Akerlof’s (1970) basic model and the extensions he discusses are quite unrealistic. Nevertheless, one gets the impression that one learns a lot about markets from reading the paper. The reason, however, is not, as Sugden (2000) argued, that one concludes inductively that conclusions from several unrealistic models should also follow from a realistic model of the used-car market. The persuasive power of Akerlof’s argumentation is based on his robustness discussion, which shows that obvious counterarguments against his conclusion fail. He extends his model by adding familiar market institutions like warranties which, at first sight, might be able to overcome the inefficiency caused by asymmetric information. Then he goes on to show that these institutions are unable to restore efficiency.

While the discussion of the model extensions is informal, it is quite clear that one might write down a model along these lines which still shows a market failure. At the end of Akerlof’s discussion, one is left without objections: there seems to be no conceivable remedy for the problem. Akerlof’s arguments also demonstrate that a believed-to-be-robust consequence of neoclassical economics—competitive markets are efficient if there are no externalities—is actually not robust.Footnote 34 This forces believers in market efficiency as well as non-believers to consider existing complications on competitive markets and to continue Akerlof’s informal discussion with theoretical and empirical arguments.

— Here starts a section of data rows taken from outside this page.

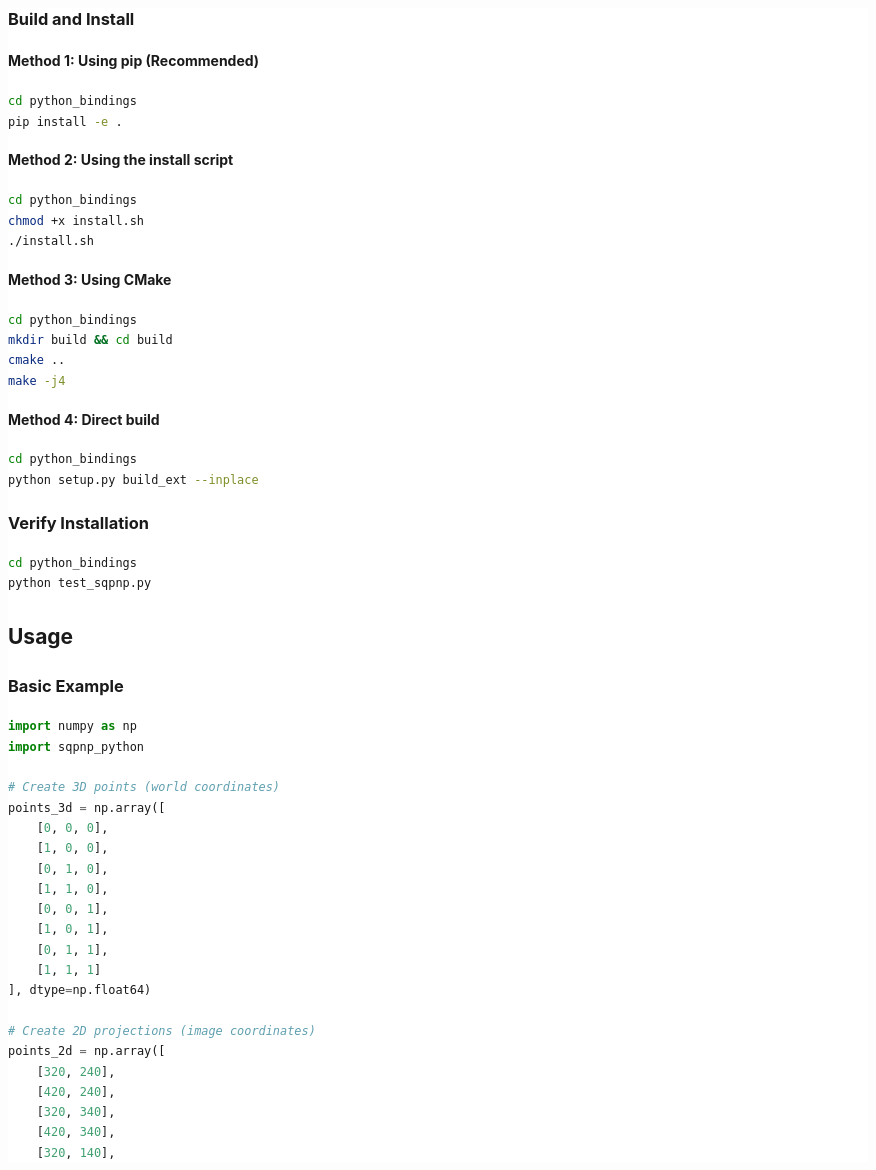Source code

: ### Build and Install

#### Method 1: Using pip (Recommended)

```bash
cd python_bindings
pip install -e .
```

#### Method 2: Using the install script

```bash
cd python_bindings
chmod +x install.sh
./install.sh
```

#### Method 3: Using CMake

```bash
cd python_bindings
mkdir build && cd build
cmake ..
make -j4
```

#### Method 4: Direct build

```bash
cd python_bindings
python setup.py build_ext --inplace
```

### Verify Installation

```bash
cd python_bindings
python test_sqpnp.py
```

## Usage

### Basic Example

```python
import numpy as np
import sqpnp_python

# Create 3D points (world coordinates)
points_3d = np.array([
    [0, 0, 0],
    [1, 0, 0],
    [0, 1, 0],
    [1, 1, 0],
    [0, 0, 1],
    [1, 0, 1],
    [0, 1, 1],
    [1, 1, 1]
], dtype=np.float64)

# Create 2D projections (image coordinates)
points_2d = np.array([
    [320, 240],
    [420, 240],
    [320, 340],
    [420, 340],
    [320, 140],
```
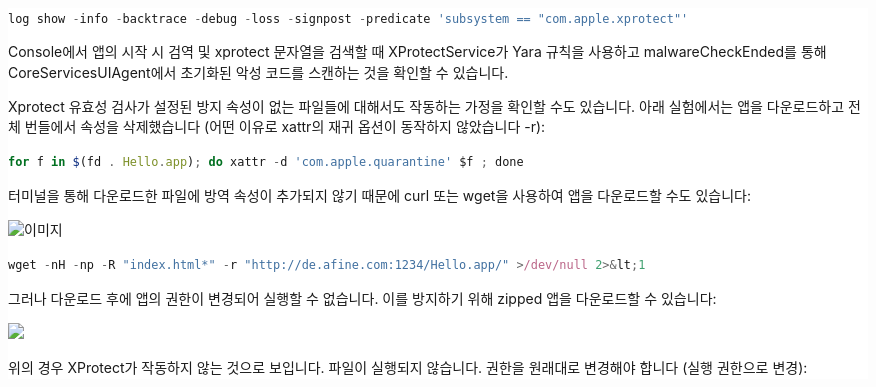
 ```js
log show -info -backtrace -debug -loss -signpost -predicate 'subsystem == "com.apple.xprotect"'
```

Console에서 앱의 시작 시 검역 및 xprotect 문자열을 검색할 때 XProtectService가 Yara 규칙을 사용하고 malwareCheckEnded를 통해 CoreServicesUIAgent에서 초기화된 악성 코드를 스캔하는 것을 확인할 수 있습니다.



<ins class="adsbygoogle"
     style="display:block"
     data-ad-client="ca-pub-4877378276818686"
     data-ad-slot="1107185301"
     data-ad-format="auto"
     data-full-width-responsive="true"></ins>

<script>
     (adsbygoogle = window.adsbygoogle || []).push({});
</script>

Xprotect 유효성 검사가 설정된 방지 속성이 없는 파일들에 대해서도 작동하는 가정을 확인할 수도 있습니다. 아래 실험에서는 앱을 다운로드하고 전체 번들에서 속성을 삭제했습니다 (어떤 이유로 xattr의 재귀 옵션이 동작하지 않았습니다 -r):

```js
for f in $(fd . Hello.app); do xattr -d 'com.apple.quarantine' $f ; done
```

터미널을 통해 다운로드한 파일에 방역 속성이 추가되지 않기 때문에 curl 또는 wget을 사용하여 앱을 다운로드할 수도 있습니다:

![이미지](/assets/img/2024-06-30-SnakeAppleVIIAntivirus_122.png)



<ins class="adsbygoogle"
     style="display:block"
     data-ad-client="ca-pub-4877378276818686"
     data-ad-slot="1107185301"
     data-ad-format="auto"
     data-full-width-responsive="true"></ins>

<script>
     (adsbygoogle = window.adsbygoogle || []).push({});
</script>

```js
wget -nH -np -R "index.html*" -r "http://de.afine.com:1234/Hello.app/" >/dev/null 2>&lt;1
```

그러나 다운로드 후에 앱의 권한이 변경되어 실행할 수 없습니다. 이를 방지하기 위해 zipped 앱을 다운로드할 수 있습니다:

<img src="/assets/img/2024-06-30-SnakeAppleVIIAntivirus_123.png" />

위의 경우 XProtect가 작동하지 않는 것으로 보입니다. 파일이 실행되지 않습니다. 권한을 원래대로 변경해야 합니다 (실행 권한으로 변경):



<ins class="adsbygoogle"
     style="display:block"
     data-ad-client="ca-pub-4877378276818686"
     data-ad-slot="1107185301"
     data-ad-format="auto"
     data-full-width-responsive="true"></ins>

Akerlof’s line of argument illustrates the fact that robustness discussions in the sense of the present paper are an essential element in the evaluation of economic models. Critics of a model point out complications existing in the situation under investigation but missing in the model and try to show that accounting for these complications invalidates the conclusions from the initial model. Defenders of the model do not argue that Friedman taught us that the realism of assumptions is irrelevant. Instead, they try to show that accounting for the complications does not change the conclusions. Such robustness discussions drive model building in the direction of greater realism of the situational assumptions of economic models.

5 Conclusion

By acknowledging the distinction between law-like and situational assumptions, then, economists can escape from model platonism. Yet, as the examples above show, it is not necessary to refer to the distinction explicitly in order to come up with reasonable arguments. Nor do economists need to specialize in philosophy of science. Apart from a few basic ideas, all it takes to practise Hans Albert’s critical rationalism is a commitment to realism and critical discussion, and some common sense.